Perché, se ci perdonate il paragone scomodo, pare davvero che, anche in questo caso i frutti di questa condizione un po’ passiva stiano cominciando ad arrivare: chiamati a rielaborare i modelli illustri d’oltreoceano in forme nuove, i nostri connazionali, non più intimiditi dalle asperità dell’idioma anglofono, cominciano a sfornare dischi che non temono la competizione con quelli dei loro “fratelli maggiori”.
Ed è con un pizzico di orgoglio sciovinista che ci si trova ad ascoltare questo terzo lavoro della A Toys Orchestra, gruppo campano attivo dal 1998, che, arrivato alla sua terza prova discografica trova, finalmente, la quadratura del cerchio pop: e, lasciatemelo dire, si tratta di quadratura superlativa e stupefacente.

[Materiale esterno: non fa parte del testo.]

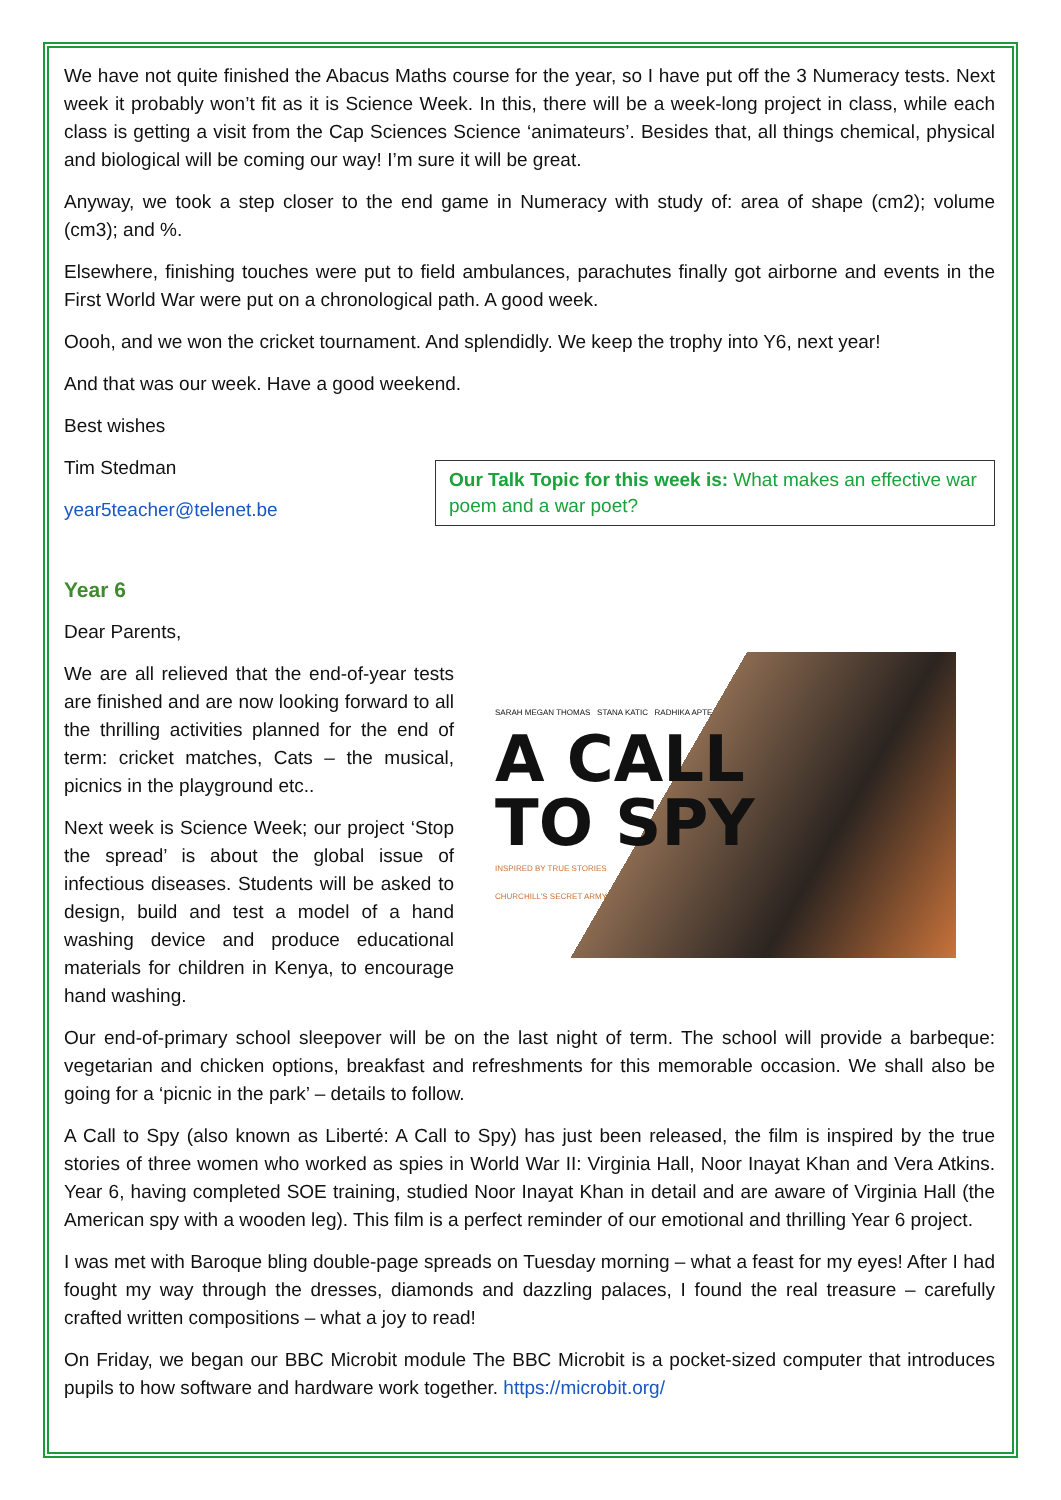We have not quite finished the Abacus Maths course for the year, so I have put off the 3 Numeracy tests. Next week it probably won’t fit as it is Science Week. In this, there will be a week-long project in class, while each class is getting a visit from the Cap Sciences Science ‘animateurs’. Besides that, all things chemical, physical and biological will be coming our way! I’m sure it will be great.
Anyway, we took a step closer to the end game in Numeracy with study of: area of shape (cm2); volume (cm3); and %.
Elsewhere, finishing touches were put to field ambulances, parachutes finally got airborne and events in the First World War were put on a chronological path. A good week.
Oooh, and we won the cricket tournament. And splendidly. We keep the trophy into Y6, next year!
And that was our week. Have a good weekend.
Best wishes
Tim Stedman
year5teacher@telenet.be
Our Talk Topic for this week is: What makes an effective war poem and a war poet?
Year 6
Dear Parents,
We are all relieved that the end-of-year tests are finished and are now looking forward to all the thrilling activities planned for the end of term: cricket matches, Cats – the musical, picnics in the playground etc..
Next week is Science Week; our project ‘Stop the spread’ is about the global issue of infectious diseases. Students will be asked to design, build and test a model of a hand washing device and produce educational materials for children in Kenya, to encourage hand washing.
SARAH MEGAN THOMAS STANA KATIC RADHIKA APTE
A CALL
TO SPY
INSPIRED BY TRUE STORIES
CHURCHILL'S SECRET ARMY
Our end-of-primary school sleepover will be on the last night of term. The school will provide a barbeque: vegetarian and chicken options, breakfast and refreshments for this memorable occasion. We shall also be going for a ‘picnic in the park’ – details to follow.
A Call to Spy (also known as Liberté: A Call to Spy) has just been released, the film is inspired by the true stories of three women who worked as spies in World War II: Virginia Hall, Noor Inayat Khan and Vera Atkins. Year 6, having completed SOE training, studied Noor Inayat Khan in detail and are aware of Virginia Hall (the American spy with a wooden leg). This film is a perfect reminder of our emotional and thrilling Year 6 project.
I was met with Baroque bling double-page spreads on Tuesday morning – what a feast for my eyes! After I had fought my way through the dresses, diamonds and dazzling palaces, I found the real treasure – carefully crafted written compositions – what a joy to read!
On Friday, we began our BBC Microbit module The BBC Microbit is a pocket-sized computer that introduces pupils to how software and hardware work together. https://microbit.org/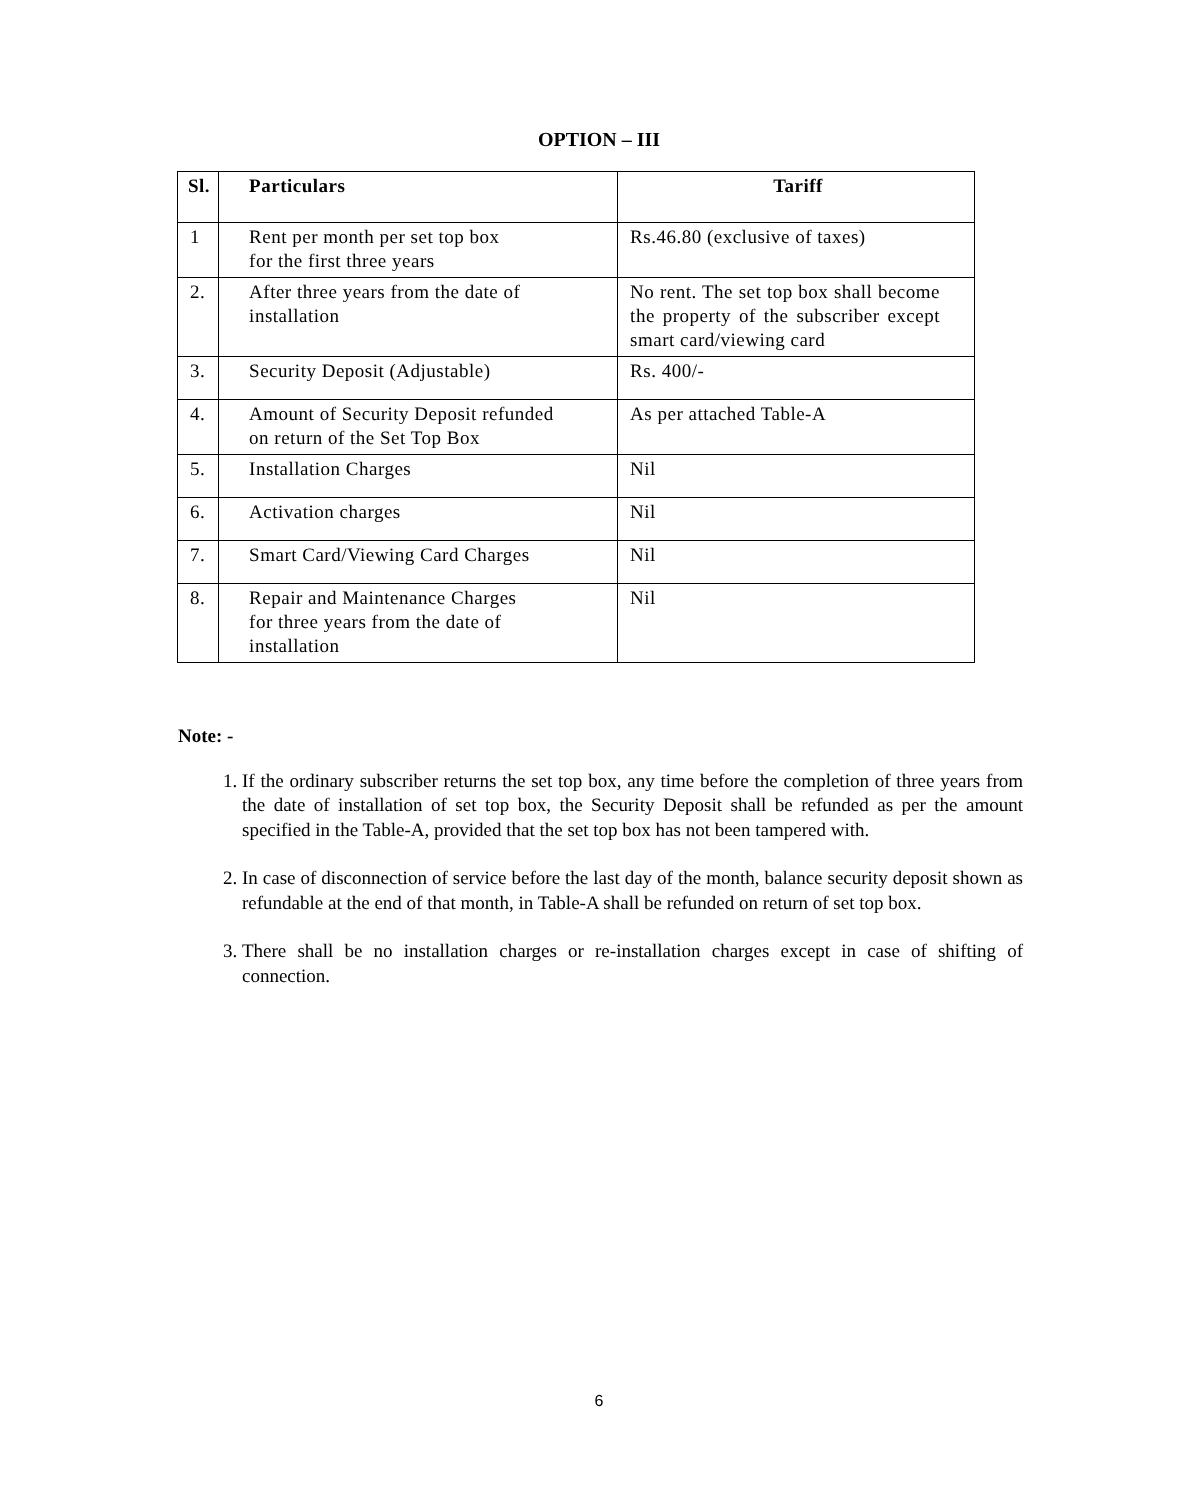OPTION – III
| Sl. | Particulars | Tariff |
| --- | --- | --- |
| 1 | Rent per month per set top box for the first three years | Rs.46.80 (exclusive of taxes) |
| 2. | After three years from the date of installation | No rent. The set top box shall become the property of the subscriber except smart card/viewing card |
| 3. | Security Deposit (Adjustable) | Rs. 400/- |
| 4. | Amount of Security Deposit refunded on return of the Set Top Box | As per attached Table-A |
| 5. | Installation Charges | Nil |
| 6. | Activation charges | Nil |
| 7. | Smart Card/Viewing Card Charges | Nil |
| 8. | Repair and Maintenance Charges for three years from the date of installation | Nil |
Note: -
1. If the ordinary subscriber returns the set top box, any time before the completion of three years from the date of installation of set top box, the Security Deposit shall be refunded as per the amount specified in the Table-A, provided that the set top box has not been tampered with.
2. In case of disconnection of service before the last day of the month, balance security deposit shown as refundable at the end of that month, in Table-A shall be refunded on return of set top box.
3. There shall be no installation charges or re-installation charges except in case of shifting of connection.
6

Complice la produzione di Justin O’Halloran dei Devics, l’”orchestra di balocchi” procede gioiosamente e senza barriere su un sentiero lastricato di gioielli pop, che non prevede passi falsi né cadute di stile, e inanella meraviglia su meraviglia, rielaborando e rileggendo quanto di meglio è stato prodotto a livello indie negli ultimi dieci anni.

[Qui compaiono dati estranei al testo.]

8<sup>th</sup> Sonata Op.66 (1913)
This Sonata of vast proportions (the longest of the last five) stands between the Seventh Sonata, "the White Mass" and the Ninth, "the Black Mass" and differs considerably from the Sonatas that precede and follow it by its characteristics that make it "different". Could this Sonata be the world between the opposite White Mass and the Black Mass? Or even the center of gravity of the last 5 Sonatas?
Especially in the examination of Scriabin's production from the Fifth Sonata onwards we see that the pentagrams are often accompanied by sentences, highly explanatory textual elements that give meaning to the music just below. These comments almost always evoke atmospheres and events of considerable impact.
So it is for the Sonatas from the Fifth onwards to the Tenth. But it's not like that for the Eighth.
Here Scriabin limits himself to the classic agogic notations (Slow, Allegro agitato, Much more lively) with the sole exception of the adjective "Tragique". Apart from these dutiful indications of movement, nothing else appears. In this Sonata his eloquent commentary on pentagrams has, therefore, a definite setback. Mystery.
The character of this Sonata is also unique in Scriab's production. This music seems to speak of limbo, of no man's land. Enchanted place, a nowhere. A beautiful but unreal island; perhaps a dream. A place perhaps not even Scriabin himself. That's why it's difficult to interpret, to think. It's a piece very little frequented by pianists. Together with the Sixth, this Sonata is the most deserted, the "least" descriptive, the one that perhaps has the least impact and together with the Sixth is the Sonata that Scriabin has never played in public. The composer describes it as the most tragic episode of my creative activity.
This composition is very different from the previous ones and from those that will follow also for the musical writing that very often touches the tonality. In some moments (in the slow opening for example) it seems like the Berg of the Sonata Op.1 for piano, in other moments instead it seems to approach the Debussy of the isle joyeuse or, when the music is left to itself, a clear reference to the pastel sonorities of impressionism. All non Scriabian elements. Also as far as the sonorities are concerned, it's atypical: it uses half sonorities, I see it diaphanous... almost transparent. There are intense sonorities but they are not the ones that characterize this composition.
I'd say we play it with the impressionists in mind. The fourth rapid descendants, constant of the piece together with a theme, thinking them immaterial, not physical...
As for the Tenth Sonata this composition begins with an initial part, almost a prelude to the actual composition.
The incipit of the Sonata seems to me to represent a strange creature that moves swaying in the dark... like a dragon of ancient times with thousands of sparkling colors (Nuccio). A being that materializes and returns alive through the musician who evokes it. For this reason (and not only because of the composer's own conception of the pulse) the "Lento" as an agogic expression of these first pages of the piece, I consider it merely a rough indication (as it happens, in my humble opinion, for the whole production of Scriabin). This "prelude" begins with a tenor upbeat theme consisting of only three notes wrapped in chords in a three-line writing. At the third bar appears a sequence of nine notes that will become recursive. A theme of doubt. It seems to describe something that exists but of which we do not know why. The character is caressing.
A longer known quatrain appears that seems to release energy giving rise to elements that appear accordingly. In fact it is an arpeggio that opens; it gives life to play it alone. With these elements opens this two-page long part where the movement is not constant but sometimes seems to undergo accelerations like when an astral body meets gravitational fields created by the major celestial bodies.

Mostro di ecumenismo pop, baciato da uno zenith di ispirazione accecante, Technicolor Dreams non nasconde le sue influenze, ci gioca e gli ridà nuovo smalto, le fonde tra loro e le rimodella: i Blonde Redhead più pensosi rivivono nell’incipit di Invisible e i Modest Mouse grattano irrequieti sul fondo di Cornice Dance, i Calexico spuntano tra le pieghe da canzone francese di Mrs Macabrette e marciano a braccetto coi Black Heart Procession lungo i sentieri dolenti di Santa Barbara, mentre la titletrack non può che richiamare nell’incipit le avventure sonore del signor E.
Materia fine e pregiata, ritessuta in nuove, strepitose maglie sonore da un gruppo all’apice della forma compositiva, che non disdegna la forma cantautoriale (Letter To Myself) ma sa trastullarsi con abilità con l’elettro pop (Ease Off The Bit), che si imbarca in ballate marinaresche alla Coral (Amnesy International) ma si concede amabilmente all’easy listening Morriconiano (Panic Attack #3). E che, all’occorrenza, sa pure commuoversi e adagiarsi sugli accordi semplici e la struttura spoglia, da cameretta, di Be 4 I Walk Away.
E se dopo gli Svedesi e i Canadesi fosse finalmente la volta del tanto bistrattato indie italiano? C’è una sola scusante per non amare un disco come questo: non averlo mai ascoltato.